2004-10-30

Shitty stuff

Slavoj Zizek wrote in "Knee-Deep" (The London Review of Books, 2/9/04, reprinted in Australian Financial Review, 29/10/04):

"In a traditional German toilet, the hole into which shit disappears after we flush is right at the front, so that shit is first laid out for us to sniff and inspect for traces of illness. In the typical French toilet, on the contrary, the hole is at the back, ie shit is supposed to disappear as quickly as possible. Finaly, the American (Anglo-Saxon) toilet presents a synthesis, a mediation between these oposites: the toilet basin is full of water, so that the shit floats in it, visible, but not to be inspected."

Why is he writing such shitty stuff in an article reviewing Timothy Garton Ash's new book "Free World: Why a Crisis of the West Reveals the Opportunity of Our Time"? Well, he is trying to illustrate that each toilet design reflects "a certain ideological perception of how the subject should relate to excrement" in the "European Trinity" of Germany, France and the UK. Perhaps he believes that this observation is as insightful as Hegel on their existential attitudes: German reflective thoroughness, French revolutionary hastiness and English utilitarian pragmatism.

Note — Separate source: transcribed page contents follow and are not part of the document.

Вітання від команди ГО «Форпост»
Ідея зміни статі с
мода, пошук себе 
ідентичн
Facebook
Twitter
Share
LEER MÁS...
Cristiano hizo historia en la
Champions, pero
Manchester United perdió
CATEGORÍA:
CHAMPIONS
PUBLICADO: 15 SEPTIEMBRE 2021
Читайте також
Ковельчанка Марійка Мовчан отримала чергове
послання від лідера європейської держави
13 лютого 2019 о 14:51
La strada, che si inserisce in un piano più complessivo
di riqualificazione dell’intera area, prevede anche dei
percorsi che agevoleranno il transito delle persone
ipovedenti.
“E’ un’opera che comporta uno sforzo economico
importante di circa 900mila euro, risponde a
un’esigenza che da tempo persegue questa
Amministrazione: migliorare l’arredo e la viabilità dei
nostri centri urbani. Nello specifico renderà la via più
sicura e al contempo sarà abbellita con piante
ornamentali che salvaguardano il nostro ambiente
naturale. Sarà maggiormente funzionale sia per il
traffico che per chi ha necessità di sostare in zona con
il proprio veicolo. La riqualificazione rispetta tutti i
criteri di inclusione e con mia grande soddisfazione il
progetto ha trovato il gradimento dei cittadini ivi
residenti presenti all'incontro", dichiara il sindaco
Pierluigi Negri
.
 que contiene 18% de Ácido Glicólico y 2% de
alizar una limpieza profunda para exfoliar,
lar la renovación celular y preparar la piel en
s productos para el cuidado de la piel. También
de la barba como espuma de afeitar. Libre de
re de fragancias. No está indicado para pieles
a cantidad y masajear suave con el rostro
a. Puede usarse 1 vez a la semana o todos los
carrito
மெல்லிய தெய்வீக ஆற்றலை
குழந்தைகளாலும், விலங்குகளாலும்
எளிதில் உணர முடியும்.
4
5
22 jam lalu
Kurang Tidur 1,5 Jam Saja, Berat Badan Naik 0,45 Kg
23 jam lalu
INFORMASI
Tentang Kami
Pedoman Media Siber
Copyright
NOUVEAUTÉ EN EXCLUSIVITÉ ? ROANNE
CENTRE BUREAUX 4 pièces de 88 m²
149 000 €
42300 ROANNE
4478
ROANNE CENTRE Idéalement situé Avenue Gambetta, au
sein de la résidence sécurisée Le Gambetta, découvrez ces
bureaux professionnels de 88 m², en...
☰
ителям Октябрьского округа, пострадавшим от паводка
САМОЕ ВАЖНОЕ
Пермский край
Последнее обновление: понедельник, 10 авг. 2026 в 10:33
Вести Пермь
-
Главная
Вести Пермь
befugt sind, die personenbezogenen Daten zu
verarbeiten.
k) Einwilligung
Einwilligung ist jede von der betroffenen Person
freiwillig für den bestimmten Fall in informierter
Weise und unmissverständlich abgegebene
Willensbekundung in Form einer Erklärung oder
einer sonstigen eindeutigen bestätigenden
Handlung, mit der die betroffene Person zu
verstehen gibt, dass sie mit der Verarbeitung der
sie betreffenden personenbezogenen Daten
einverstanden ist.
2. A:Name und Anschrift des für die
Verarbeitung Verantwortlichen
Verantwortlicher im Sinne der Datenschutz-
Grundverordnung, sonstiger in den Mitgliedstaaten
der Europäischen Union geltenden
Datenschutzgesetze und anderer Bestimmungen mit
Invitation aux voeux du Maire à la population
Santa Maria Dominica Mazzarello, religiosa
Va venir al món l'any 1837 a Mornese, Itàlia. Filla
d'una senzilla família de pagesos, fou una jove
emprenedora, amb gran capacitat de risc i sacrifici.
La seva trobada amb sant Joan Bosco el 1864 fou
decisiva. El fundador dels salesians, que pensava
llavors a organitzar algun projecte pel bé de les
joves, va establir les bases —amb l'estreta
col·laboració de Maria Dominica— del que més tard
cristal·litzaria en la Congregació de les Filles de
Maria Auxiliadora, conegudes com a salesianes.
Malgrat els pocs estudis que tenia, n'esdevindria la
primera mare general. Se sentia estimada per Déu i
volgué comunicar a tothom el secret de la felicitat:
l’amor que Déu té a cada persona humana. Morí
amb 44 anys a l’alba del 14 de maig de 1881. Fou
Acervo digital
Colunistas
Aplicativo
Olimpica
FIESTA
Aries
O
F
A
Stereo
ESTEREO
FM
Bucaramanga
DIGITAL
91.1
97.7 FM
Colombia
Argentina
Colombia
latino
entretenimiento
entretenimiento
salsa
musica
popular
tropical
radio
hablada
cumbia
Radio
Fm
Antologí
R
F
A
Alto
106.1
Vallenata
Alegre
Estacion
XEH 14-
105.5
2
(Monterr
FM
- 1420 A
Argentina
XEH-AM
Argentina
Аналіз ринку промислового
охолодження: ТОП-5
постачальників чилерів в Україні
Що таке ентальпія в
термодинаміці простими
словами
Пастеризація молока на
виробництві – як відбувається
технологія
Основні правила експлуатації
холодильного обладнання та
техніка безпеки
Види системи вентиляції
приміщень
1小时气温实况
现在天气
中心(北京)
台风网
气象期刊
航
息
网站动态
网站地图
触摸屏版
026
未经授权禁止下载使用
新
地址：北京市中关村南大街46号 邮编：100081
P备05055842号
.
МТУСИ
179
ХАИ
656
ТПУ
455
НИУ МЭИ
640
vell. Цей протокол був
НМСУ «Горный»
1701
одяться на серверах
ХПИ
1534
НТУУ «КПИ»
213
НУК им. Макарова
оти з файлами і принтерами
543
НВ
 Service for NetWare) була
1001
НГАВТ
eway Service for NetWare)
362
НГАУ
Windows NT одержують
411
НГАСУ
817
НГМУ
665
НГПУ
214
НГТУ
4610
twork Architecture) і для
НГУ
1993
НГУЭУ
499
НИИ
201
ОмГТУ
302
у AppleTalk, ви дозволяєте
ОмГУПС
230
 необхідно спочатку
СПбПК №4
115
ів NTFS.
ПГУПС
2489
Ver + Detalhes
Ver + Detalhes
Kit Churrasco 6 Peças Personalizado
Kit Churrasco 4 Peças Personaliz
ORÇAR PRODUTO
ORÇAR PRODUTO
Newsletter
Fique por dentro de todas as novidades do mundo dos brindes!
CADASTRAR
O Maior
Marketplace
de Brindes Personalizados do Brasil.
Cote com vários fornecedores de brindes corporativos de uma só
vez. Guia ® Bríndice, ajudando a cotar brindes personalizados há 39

According to Zizek, "it is easy for an academic at a round table to claim that we live in a post-ideological universe, but the moment he visits the lavatory after the heated discussion, he is again knee-deep in ideology". Hence the title of the article!

Well, I have never been to Germany, and I regret not having paid much attention to toilet design when I visited France. I always have the impression that there are only two types of toilets in the world: The full-of-water type in the more developed world, and the "no-water-no-hole toilet" in the more underdeveloped, agrarian world. Naive me!